[Collected data entries]
===

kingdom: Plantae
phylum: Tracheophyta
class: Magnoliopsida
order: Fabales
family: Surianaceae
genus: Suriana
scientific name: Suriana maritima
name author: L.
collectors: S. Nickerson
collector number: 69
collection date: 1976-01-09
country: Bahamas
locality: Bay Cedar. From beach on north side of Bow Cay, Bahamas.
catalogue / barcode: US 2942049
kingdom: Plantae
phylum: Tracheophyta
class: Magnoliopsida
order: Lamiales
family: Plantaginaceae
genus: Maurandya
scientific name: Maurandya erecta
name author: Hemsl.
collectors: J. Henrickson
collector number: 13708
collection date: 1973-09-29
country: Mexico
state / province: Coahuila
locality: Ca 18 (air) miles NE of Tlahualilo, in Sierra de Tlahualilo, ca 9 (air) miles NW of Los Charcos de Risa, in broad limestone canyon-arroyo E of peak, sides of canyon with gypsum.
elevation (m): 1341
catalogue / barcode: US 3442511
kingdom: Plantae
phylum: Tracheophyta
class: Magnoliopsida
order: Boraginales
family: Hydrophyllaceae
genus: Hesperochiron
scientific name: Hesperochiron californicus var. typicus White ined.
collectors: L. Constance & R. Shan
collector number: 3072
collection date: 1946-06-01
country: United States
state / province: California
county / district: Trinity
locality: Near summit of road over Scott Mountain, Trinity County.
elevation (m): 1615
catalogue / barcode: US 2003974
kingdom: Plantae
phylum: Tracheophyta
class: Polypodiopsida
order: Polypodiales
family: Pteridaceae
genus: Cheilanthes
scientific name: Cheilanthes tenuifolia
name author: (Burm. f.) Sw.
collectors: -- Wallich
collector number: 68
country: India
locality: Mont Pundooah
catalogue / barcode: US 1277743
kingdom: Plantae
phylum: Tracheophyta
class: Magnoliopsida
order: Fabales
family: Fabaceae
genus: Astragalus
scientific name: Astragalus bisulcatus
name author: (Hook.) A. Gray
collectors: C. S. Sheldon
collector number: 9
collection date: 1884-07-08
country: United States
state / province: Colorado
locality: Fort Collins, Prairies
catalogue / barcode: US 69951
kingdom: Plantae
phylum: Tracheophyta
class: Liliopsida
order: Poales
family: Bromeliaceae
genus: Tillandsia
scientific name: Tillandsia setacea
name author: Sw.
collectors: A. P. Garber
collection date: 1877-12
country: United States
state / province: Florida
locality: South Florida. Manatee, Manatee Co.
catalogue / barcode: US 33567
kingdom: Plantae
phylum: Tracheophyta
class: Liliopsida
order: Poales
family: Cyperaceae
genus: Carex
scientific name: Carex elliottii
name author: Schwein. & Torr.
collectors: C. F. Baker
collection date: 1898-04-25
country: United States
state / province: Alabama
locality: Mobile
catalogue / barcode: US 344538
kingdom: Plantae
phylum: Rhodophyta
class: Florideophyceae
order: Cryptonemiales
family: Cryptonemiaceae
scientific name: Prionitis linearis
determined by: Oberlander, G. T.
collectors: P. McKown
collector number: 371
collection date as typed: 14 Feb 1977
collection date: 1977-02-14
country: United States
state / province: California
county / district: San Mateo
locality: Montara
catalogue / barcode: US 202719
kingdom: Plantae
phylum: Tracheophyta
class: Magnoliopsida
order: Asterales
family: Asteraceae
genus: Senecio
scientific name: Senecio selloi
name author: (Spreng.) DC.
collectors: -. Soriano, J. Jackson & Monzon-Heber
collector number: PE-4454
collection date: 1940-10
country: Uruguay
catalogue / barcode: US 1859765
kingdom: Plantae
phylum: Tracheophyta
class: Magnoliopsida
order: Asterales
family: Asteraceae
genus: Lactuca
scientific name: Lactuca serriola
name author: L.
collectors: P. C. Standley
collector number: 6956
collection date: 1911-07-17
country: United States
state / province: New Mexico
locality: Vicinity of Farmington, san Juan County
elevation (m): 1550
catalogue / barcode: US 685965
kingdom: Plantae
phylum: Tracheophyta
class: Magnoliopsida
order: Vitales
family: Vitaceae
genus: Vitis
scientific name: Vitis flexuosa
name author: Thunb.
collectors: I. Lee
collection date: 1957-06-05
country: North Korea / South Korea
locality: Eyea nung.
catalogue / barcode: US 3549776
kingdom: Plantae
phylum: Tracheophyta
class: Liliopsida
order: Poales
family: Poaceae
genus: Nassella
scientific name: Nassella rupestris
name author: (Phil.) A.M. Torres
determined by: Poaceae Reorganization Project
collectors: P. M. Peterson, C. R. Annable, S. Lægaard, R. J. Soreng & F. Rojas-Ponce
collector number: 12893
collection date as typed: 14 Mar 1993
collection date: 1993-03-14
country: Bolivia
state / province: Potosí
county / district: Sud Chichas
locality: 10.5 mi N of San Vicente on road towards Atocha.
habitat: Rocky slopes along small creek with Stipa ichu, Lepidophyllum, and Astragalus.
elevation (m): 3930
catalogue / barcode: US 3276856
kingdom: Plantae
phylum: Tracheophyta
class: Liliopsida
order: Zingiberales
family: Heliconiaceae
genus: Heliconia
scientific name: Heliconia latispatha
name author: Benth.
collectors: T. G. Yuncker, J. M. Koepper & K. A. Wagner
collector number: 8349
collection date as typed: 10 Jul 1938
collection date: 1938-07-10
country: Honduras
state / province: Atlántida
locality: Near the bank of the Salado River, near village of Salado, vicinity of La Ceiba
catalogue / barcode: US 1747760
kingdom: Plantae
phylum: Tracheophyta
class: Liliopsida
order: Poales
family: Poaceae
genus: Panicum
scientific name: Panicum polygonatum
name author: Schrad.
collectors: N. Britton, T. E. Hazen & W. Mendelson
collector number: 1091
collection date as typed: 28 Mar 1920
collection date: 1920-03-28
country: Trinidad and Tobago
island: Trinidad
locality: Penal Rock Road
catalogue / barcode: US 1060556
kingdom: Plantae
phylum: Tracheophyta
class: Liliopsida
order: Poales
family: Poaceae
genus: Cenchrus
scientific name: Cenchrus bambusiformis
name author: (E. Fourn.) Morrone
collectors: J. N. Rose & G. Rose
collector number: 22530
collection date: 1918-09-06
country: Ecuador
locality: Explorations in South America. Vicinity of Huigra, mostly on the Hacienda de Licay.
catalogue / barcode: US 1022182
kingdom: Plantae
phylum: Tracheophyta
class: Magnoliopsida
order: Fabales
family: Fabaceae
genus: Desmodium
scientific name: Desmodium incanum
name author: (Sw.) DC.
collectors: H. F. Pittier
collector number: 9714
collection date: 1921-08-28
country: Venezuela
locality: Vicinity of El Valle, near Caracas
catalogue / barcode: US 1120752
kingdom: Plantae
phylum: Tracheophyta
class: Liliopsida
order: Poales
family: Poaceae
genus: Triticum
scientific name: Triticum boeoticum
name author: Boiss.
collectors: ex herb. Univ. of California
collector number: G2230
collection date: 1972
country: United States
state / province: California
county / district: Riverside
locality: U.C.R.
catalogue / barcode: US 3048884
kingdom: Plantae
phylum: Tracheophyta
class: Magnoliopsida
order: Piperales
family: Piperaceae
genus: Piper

===

Task: Put the rows from the beginning through the line containing "scientific name: Maurandya erecta", inclusive, into a two-column CSV with the headers field and value, one line per row. Enclose each field name and each value in its own quoted field, replacing any line breaks with spaces.

Exercise result:
field,value
"kingdom:","Plantae"
"phylum:","Tracheophyta"
"class:","Magnoliopsida"
"order:","Fabales"
"family:","Surianaceae"
"genus:","Suriana"
"scientific name:","Suriana maritima"
"name author:","L."
"collectors:","S. Nickerson"
"collector number:","69"
"collection date:","1976-01-09"
"country:","Bahamas"
"locality:","Bay Cedar. From beach on north side of Bow Cay, Bahamas."
"catalogue / barcode:","US 2942049"
"kingdom:","Plantae"
"phylum:","Tracheophyta"
"class:","Magnoliopsida"
"order:","Lamiales"
"family:","Plantaginaceae"
"genus:","Maurandya"
"scientific name:","Maurandya erecta"